(Exercise goal) According to the book review below, what do Dr. Hoodle, Spunkie, and Ivy plan to do the next day?

(Supplied passage)
Hoodles' Day in The Woods
by Susan Waterfield

"The smell of green plants and moss was very strong in the deep woods. Being in the woods made them feel excited and free."

Dr. Hoodle is a professor of woodsology and the proud father of two curious and energetic bunny rabbits. During their day trip into the woods, Dr. Hoodle teaches aptly named Spunkie and his little sister, Ivy, about everything from poisonous centipedes and industrious termites, to menacing boars and lurking snakes. The curious bunnies enjoy an eventful day exploring the woods near Woody Water Creek, but are relieved to return to their warm, safe home at the end of the day for a slice of homemade apple pie. While their adventure in the woods comes to an end, Dr. Hoodle already begins planning for tomorrow, when he, Spunkie, and Ivy will set out to gather honey.

Dr. Hoodle's lessons are imparted in a simple way that young readers will understand and appreciate. Apart from information about insects and other woodland creatures, Waterfield also manages to weave in various life lessons alongside the playful, adventurous narrative. When Spunkie wishes he had wings like a butterfly rather than legs built for hopping, Dr. Hoodle encourages Spunkie to "be happy with who you are and what you have," a lucid piece of advice befitting readers of any age. Still, the illustrations, while playful and expressive, suffer as a result of the often very small panels. Many of the illustrations are thumbnail-sized, and the wonderful details are obscured. While the story could use larger illustrations to better showcase Waterfield's artwork, it remains an engaging, educational read.

Dataset entries:
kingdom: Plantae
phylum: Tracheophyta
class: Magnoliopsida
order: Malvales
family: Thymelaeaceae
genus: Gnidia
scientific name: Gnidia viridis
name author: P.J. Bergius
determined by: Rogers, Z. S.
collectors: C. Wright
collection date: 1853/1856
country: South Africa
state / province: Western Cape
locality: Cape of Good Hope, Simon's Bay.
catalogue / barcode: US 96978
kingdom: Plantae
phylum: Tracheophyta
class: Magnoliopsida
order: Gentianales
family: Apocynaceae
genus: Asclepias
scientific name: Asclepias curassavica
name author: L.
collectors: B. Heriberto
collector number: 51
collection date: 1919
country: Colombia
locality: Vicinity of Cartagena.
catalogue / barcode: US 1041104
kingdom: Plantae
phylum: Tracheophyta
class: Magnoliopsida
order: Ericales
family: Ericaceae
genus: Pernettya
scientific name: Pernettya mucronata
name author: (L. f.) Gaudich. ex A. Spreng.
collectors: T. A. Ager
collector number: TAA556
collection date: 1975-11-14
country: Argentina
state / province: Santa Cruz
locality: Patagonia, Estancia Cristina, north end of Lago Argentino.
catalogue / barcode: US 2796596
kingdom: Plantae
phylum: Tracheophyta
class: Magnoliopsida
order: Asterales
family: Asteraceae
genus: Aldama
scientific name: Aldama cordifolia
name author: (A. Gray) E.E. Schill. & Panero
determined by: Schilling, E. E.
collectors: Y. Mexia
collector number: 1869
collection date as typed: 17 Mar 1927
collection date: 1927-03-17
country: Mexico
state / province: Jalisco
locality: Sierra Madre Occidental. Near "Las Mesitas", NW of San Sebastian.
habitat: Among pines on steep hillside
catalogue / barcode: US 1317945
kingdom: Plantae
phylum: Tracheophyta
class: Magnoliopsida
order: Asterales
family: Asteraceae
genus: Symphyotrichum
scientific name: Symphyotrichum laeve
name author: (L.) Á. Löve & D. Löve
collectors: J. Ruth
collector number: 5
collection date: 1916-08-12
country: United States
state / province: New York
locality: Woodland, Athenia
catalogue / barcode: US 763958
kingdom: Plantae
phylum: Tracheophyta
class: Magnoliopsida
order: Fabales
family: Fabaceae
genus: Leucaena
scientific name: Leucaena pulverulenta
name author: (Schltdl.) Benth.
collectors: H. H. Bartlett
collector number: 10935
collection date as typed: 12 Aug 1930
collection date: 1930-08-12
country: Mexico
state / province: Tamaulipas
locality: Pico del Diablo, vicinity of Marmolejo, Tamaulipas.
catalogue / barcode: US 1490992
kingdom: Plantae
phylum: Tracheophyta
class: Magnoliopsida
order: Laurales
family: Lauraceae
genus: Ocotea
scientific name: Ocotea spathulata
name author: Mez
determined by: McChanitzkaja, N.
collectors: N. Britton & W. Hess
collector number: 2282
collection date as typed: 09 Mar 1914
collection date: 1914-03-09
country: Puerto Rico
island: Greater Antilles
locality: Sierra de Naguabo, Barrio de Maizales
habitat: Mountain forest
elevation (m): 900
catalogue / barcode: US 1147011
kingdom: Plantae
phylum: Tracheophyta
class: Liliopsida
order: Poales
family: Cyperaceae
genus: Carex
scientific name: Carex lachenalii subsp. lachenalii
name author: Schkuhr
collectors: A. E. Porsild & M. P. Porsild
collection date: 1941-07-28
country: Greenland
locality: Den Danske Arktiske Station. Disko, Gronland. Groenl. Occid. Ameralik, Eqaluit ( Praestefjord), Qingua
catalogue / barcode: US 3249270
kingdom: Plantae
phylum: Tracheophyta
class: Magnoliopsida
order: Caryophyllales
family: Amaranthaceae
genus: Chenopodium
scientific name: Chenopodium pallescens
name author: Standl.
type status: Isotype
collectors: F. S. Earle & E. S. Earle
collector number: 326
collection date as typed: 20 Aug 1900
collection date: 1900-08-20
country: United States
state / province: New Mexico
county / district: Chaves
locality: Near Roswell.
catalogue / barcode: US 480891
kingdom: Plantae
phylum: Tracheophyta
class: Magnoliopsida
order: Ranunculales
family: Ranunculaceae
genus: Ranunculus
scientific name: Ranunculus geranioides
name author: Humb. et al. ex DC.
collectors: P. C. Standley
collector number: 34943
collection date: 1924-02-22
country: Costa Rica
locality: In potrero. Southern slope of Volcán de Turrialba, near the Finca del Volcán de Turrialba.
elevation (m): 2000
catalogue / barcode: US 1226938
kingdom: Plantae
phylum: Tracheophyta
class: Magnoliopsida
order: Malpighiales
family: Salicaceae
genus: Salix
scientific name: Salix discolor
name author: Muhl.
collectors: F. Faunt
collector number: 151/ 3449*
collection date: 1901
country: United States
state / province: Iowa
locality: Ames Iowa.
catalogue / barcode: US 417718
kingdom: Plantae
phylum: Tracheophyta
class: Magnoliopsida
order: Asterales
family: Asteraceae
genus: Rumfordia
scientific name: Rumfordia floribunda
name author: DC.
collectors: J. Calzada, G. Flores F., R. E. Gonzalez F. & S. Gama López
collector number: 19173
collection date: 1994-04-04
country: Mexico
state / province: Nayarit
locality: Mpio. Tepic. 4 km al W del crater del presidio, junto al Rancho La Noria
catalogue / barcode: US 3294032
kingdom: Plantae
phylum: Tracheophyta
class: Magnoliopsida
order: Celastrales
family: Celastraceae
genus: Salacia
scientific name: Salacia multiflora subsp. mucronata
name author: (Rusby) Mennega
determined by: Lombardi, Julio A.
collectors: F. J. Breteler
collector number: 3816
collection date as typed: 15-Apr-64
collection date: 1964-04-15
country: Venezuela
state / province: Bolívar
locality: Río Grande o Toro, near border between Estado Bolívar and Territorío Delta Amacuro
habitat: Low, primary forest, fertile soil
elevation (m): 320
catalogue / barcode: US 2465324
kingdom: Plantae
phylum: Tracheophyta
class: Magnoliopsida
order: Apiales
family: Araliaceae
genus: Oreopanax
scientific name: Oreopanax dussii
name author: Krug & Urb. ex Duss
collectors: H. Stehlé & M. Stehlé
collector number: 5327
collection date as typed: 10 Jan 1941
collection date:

(Expected answer) They plan to set out to gather honey.